> [Brief 1]: According to the egg donor process text, how long before retrieval is the hCG injection given?
> [Brief 2]: Write the next part of the egg donor process text, starting after its last sentence.

> [Extracted text]:
Maintain your privacy and release your name only when you give us permission.
3. Reserving Your Egg Donor
Once we’ve helped you find the right candidate, we’ll introduce you to the agency, which, after completing a legal agreement with the donor, will coordinate with your clinic to have the donor complete her thorough medical screening, including genetic testing and FDA testing.
We provide ongoing support and will serve as a dedicated resource for all of your questions and concerns, even after the match is made, to ensure you get the personalized assistance you deserve. Whether you require legal, psychological, physical, or emotional guidance, we can refer you to specialists who meet your exact needs.
4. The Egg Donor Cycle
First, you and your donor will be given Lupron injections to synchronize your menstrual cycles. (if you’re creating embryos to freeze or using a surrogate, there will be no synchronization of cycles)
Next, the egg donor will undergo hormone injections over the course of 10 to 12 days. This stimulates the ovaries to produce multiple eggs. She will be monitored regularly, usually by ultrasound, to assess how she is responding to the medication.
When your doctor determines she’s ready, your donor will be given an injection of a hormone called human chorionic gonadotropin (hCG). This last injection is administered intramuscularly, 36 hours prior to retrieval. hCG signals the eggs to mature so that they may be retrieved.
The day of the egg retrieval, your donor will be given a mild sedative, and the mature eggs will be extracted vaginally with an ultrasound-guided needle and placed in a petri dish.
Your egg donor will rest for 45 to 90 minutes after the retrieval. She will need to be driven home by someone after the procedure and have someone stay with her for the next 24 to 48 hours to monitor her recovery. If she has traveled by plane, your clinic will provide guidelines as to when it is safe for her to fly back home.
Within a few hours, sperm will be introduced into the dish, and either natural fertilization will occur or your reproductive endocrinologist (RE) may recommend intracytoplasmic sperm injection (ICSI), a process in which sperm is injected directly into the eggs to help increase the chances of fertilization.
In most cases, your RE will ensure that your cycle is about a week ahead of that of your egg donor’s. You may have to wait up to two weeks for the embryo transfer. This can be a stressful time, but also one of great hope—you’re on your way to building a family!

> [Supplied entries]:
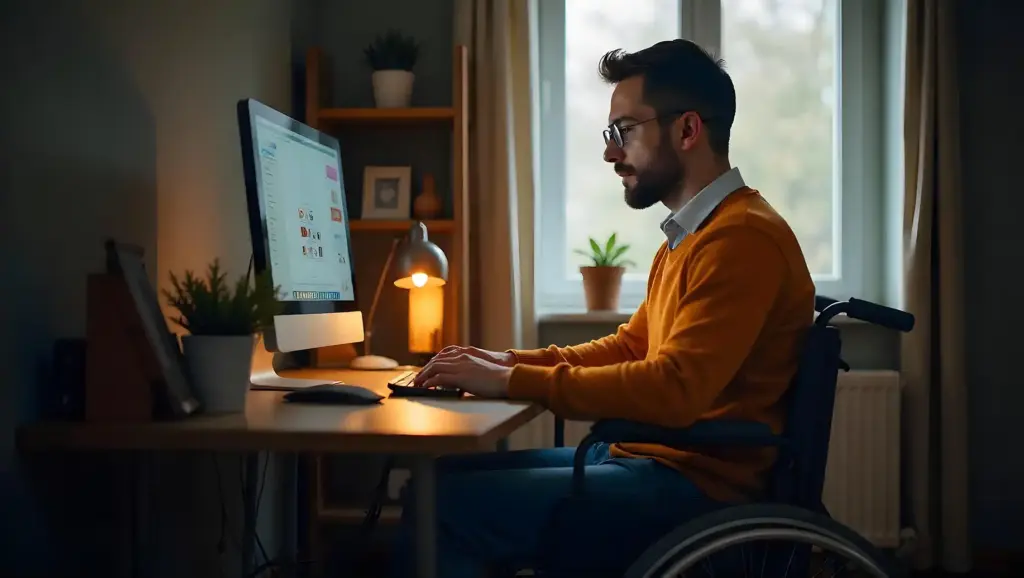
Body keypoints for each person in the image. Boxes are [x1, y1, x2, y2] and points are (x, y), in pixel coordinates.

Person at [392, 39, 815, 578]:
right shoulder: (693, 237)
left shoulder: (742, 239)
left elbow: (675, 388)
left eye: (624, 132)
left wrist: (516, 381)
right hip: (653, 460)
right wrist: (505, 363)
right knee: (439, 480)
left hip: (693, 488)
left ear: (687, 130)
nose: (611, 153)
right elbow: (631, 346)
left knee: (442, 507)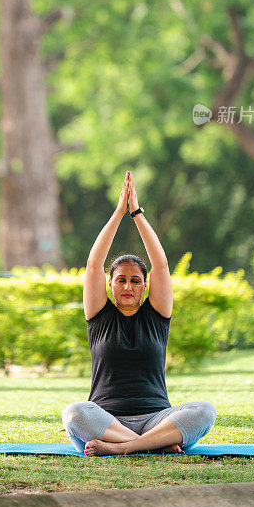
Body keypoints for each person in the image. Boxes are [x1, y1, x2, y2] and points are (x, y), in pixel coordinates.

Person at [62, 170, 216, 457]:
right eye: (121, 280)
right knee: (74, 413)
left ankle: (126, 448)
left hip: (156, 420)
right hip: (106, 421)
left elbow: (161, 265)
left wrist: (137, 214)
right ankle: (152, 447)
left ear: (146, 285)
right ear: (110, 285)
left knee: (205, 411)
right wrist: (120, 212)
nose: (128, 286)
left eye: (135, 280)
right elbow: (94, 264)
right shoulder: (100, 316)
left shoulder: (157, 315)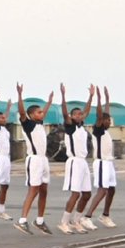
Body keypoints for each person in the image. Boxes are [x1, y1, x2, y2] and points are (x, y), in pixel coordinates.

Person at [12, 83, 54, 235]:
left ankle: (40, 220)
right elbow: (22, 112)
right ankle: (22, 220)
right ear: (31, 115)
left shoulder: (39, 124)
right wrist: (20, 96)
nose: (42, 114)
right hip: (34, 160)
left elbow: (45, 112)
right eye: (38, 112)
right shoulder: (28, 124)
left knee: (44, 190)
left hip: (43, 160)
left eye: (42, 112)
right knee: (33, 189)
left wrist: (49, 102)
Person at [58, 82, 97, 234]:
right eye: (76, 114)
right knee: (75, 193)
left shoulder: (81, 126)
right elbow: (64, 113)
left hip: (84, 162)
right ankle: (64, 222)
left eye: (80, 114)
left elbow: (86, 111)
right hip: (74, 161)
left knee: (86, 194)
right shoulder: (70, 126)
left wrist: (91, 96)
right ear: (71, 116)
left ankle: (76, 219)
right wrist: (63, 96)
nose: (79, 116)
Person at [84, 86, 118, 228]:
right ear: (101, 122)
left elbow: (105, 113)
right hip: (101, 163)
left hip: (109, 163)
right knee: (102, 190)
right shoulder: (98, 130)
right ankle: (87, 217)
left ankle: (105, 215)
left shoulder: (106, 131)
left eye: (110, 120)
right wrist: (98, 98)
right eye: (107, 120)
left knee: (111, 189)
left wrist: (108, 99)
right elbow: (100, 115)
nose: (109, 122)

> [Your response 1]: 36 hours before retrieval.

> [Your response 2]:
The embryos are allowed to grow and develop for five days. On day five, one or two embryos (now called blastocysts) will be graded for quality and transferred into your uterus to grow.
Egg Donation FAQ
How much does using an egg donor cost?
Typically, using an egg donor cycle costs between $30,000 and $40,000. Price is dependent upon where you find your egg donor (clinic vs. agency), her requested compensation, and the drug costs for each woman involved.
What are the donor egg success rates?
Live birth rates are about the same among younger and older women using donor eggs. Women in their late 20s through mid-40s average about a 55% birth rate using fresh (not frozen) embryos created through egg donation. A woman whose own ovarian reserve has diminished is five to ten times more likely to conceive using donor eggs than she would be using her own eggs.
When choosing a clinic, take the time to compare donor egg success rates, and be sure to work with a clinic that handles a lot of third-party reproduction cycles.
What are the risks of using an egg donor?
For the recipient of donor eggs, there is a higher likelihood of a multiple pregnancy (meaning twins or triplets or more). For the egg donor herself, potential risks include ovarian hyperstimulation.
Will the offspring be legally mine even though I don’t share any genetics?
If you give birth to your baby—even if you are using an egg donor—you are the legal parent. If you are using a surrogate, the legal situation can be a little more complicated, depending on your marital status and the state in which you live. We advise consulting with an attorney who specializes in third-party reproduction matters.